No le gusta hablar más de su vida privada y no queda sino repetir que, así se proteja con la timidez, ante la mirada escrutadora a los campeones del escritor Gay Talese —en El silencio del héroe—, Caterine cumple el parámetro de “símbolo de la necesidad humana del éxito”, logrado con base en “una impresionante fe en sí mismo” y un alma “profundamente religiosa”.

El día soñado por Caterine llegó: 14 de agosto de 2016. Es una atleta digna de haberse coronado en el estadio de los Juegos de Río de Janeiro, al tiempo que su ídolo, Usain Bolt, se imponía en los 100 metros. Alcanzó la cima del mundo deportivo. Aquella vez también me dijo que, después de hacer realidad el oro olímpico y terminar su carrera atlética, se dedicará a realizarse como enfermera y administradora deportiva. En ese momento, seguramente viviendo de nuevo en su pueblo, sumará a su lema de vida la expresión “ayudar a los demás”, compartir con su gente lo que la vida le ha dado. “Los frutos del trabajo”, dice ella.

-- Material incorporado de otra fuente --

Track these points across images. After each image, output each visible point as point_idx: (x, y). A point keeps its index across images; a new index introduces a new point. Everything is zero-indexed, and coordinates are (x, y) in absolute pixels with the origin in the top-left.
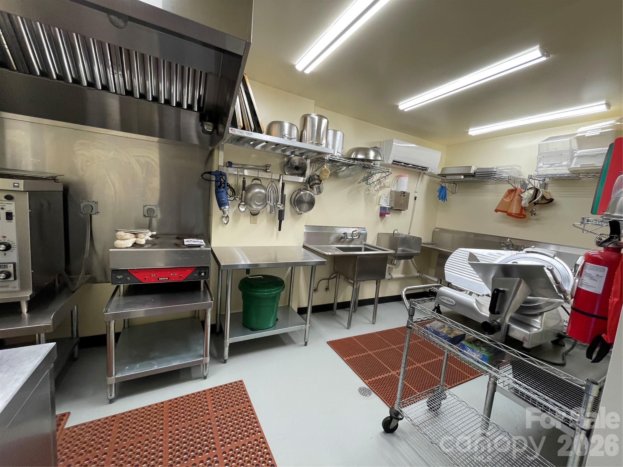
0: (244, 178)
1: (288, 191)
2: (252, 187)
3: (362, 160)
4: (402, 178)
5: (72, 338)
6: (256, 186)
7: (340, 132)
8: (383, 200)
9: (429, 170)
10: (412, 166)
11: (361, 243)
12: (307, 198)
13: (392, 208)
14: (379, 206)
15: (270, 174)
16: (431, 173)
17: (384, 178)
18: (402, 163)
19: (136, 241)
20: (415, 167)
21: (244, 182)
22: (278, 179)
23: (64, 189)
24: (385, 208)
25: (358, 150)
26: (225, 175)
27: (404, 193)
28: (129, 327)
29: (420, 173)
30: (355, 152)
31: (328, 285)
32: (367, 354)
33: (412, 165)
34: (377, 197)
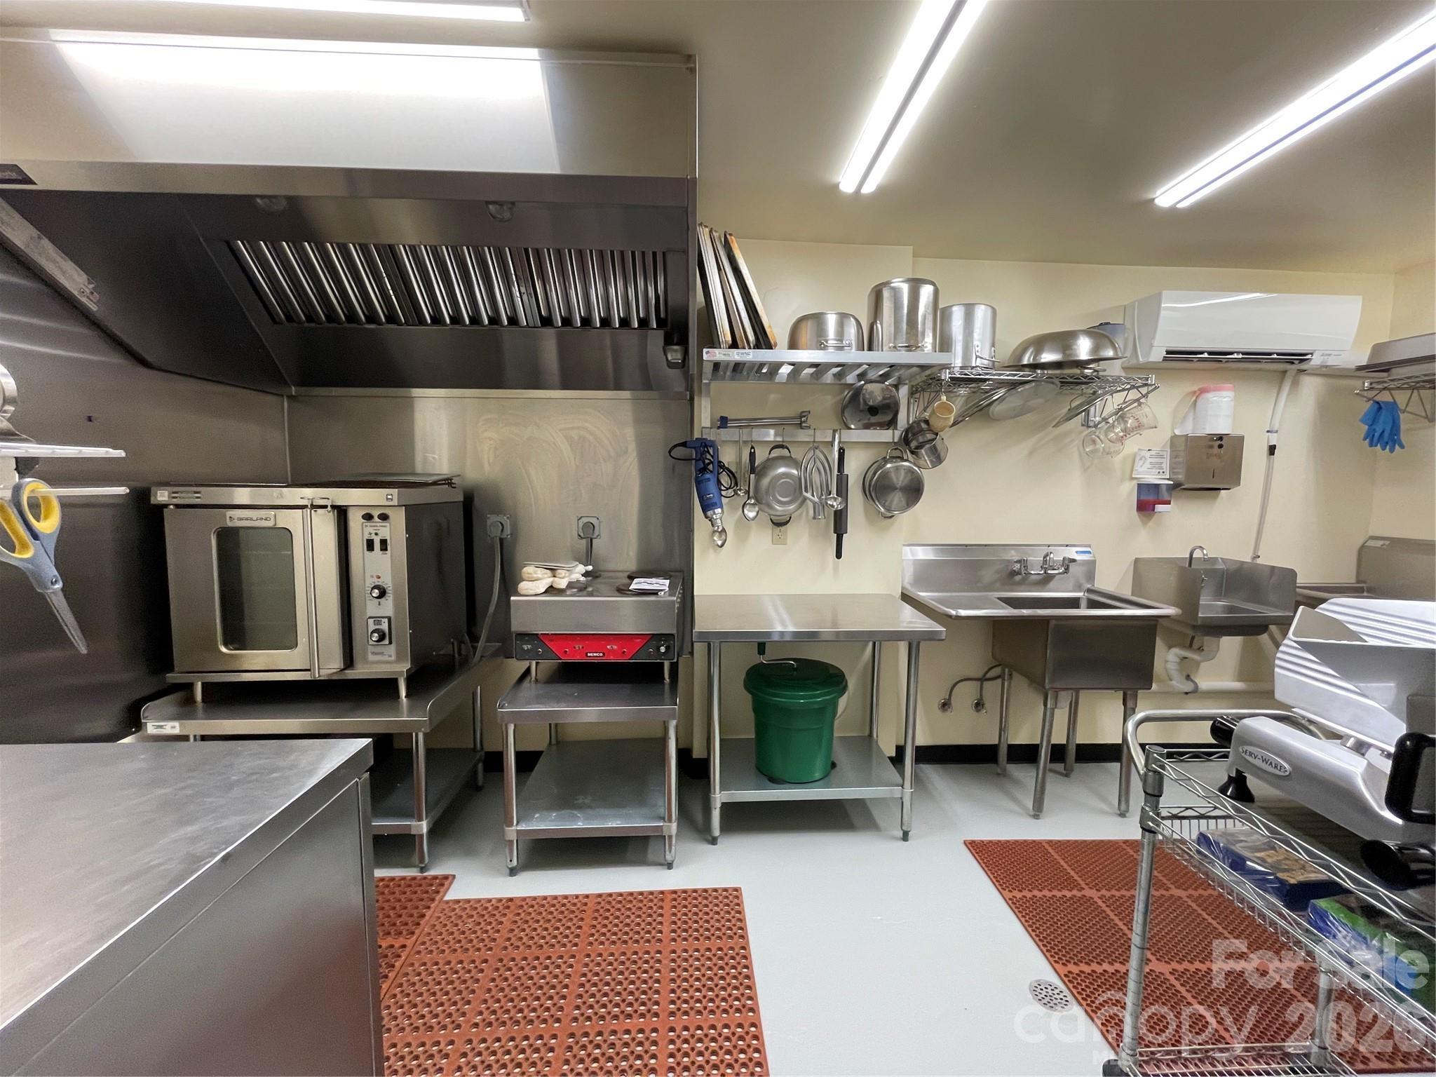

Entonces veremos a la mujer realizada que merecerá otra oda por su capacidad de sacrificio en beneficio de la salud y la educación de quienes no las han disfrutado como debe ser. Entre felicidad y nostalgia me contó que le gusta mucho una frase que tenía estampada en una camiseta, que es como si la llevara en la piel desde niña: “El corazón roto cambia a la gente”. Sólo ella sabe por qué.